Sparse vector data type

Sparse vector data type

Deprecated in 7.6.

The sparse_vector type is deprecated and will be removed in 8.0.

A sparse_vector field stores sparse vectors of float values. The maximum number of dimensions that can be in a vector should not exceed 1024. The number of dimensions can be different across documents. A sparse_vector field is a single-valued field.

These vectors can be used for document scoring. For example, a document score can represent a distance between a given query vector and the indexed document vector.

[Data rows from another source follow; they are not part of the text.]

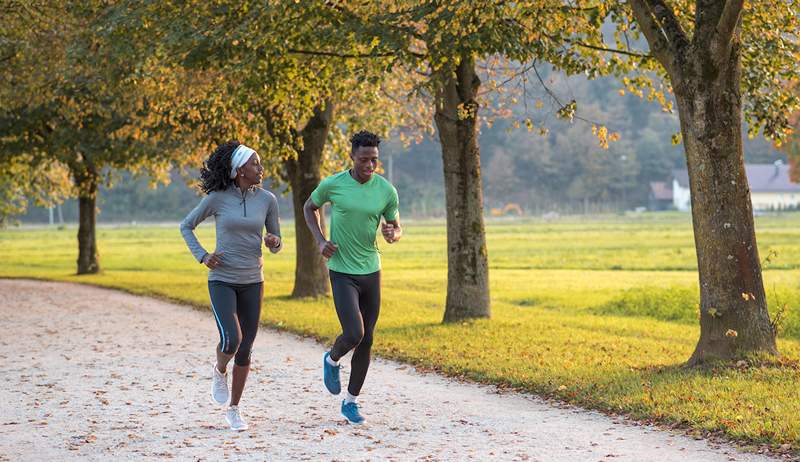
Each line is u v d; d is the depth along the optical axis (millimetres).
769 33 13008
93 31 16078
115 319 17906
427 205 130500
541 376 10141
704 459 6656
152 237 76938
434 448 7062
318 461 6688
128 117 24047
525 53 13648
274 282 30500
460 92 15969
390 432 7656
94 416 8375
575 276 31938
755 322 10188
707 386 9062
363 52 15086
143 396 9398
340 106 22922
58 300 22906
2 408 8766
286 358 12305
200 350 13141
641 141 142375
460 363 11281
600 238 61406
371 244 7902
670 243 53312
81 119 25109
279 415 8414
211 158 7691
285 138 18812
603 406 8586
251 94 15617
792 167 63594
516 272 34469
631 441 7258
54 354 12695
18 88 20828
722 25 9766
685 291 20516
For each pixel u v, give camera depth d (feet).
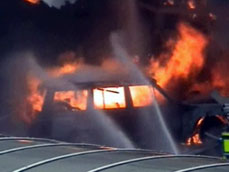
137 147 79.71
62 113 80.48
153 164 26.78
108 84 81.46
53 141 34.63
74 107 80.48
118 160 27.86
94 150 30.83
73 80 85.46
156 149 80.07
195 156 30.09
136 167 26.22
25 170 26.45
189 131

You represent a sparse vector as an object, where object fields are dimensions, and fields values are values for these dimensions. Dimensions are integer values from 0 to 65535 encoded as strings. Dimensions don’t need to be in order.

  1. PUT my-index-000001
  2. {
  3. "mappings": {
  4. "properties": {
  5. "my_vector": {
  6. "type": "sparse_vector"
  7. },
  8. "my_text" : {
  9. "type" : "keyword"
  10. }
  11. }
  12. }
  13. }
  1. PUT my-index-000001/_doc/1
  2. {
  3. "my_text" : "text1",
  4. "my_vector" : {"1": 0.5, "5": -0.5, "100": 1}
  5. }
  6. PUT my-index-000001/_doc/2
  7. {
  8. "my_text" : "text2",
  9. "my_vector" : {"103": 0.5, "4": -0.5, "5": 1, "11" : 1.2}
  10. }

Internally, each document’s sparse vector is encoded as a binary doc value. Its size in bytes is equal to 6 * NUMBER_OF_DIMENSIONS + 4, where NUMBER_OF_DIMENSIONS - number of the vector’s dimensions.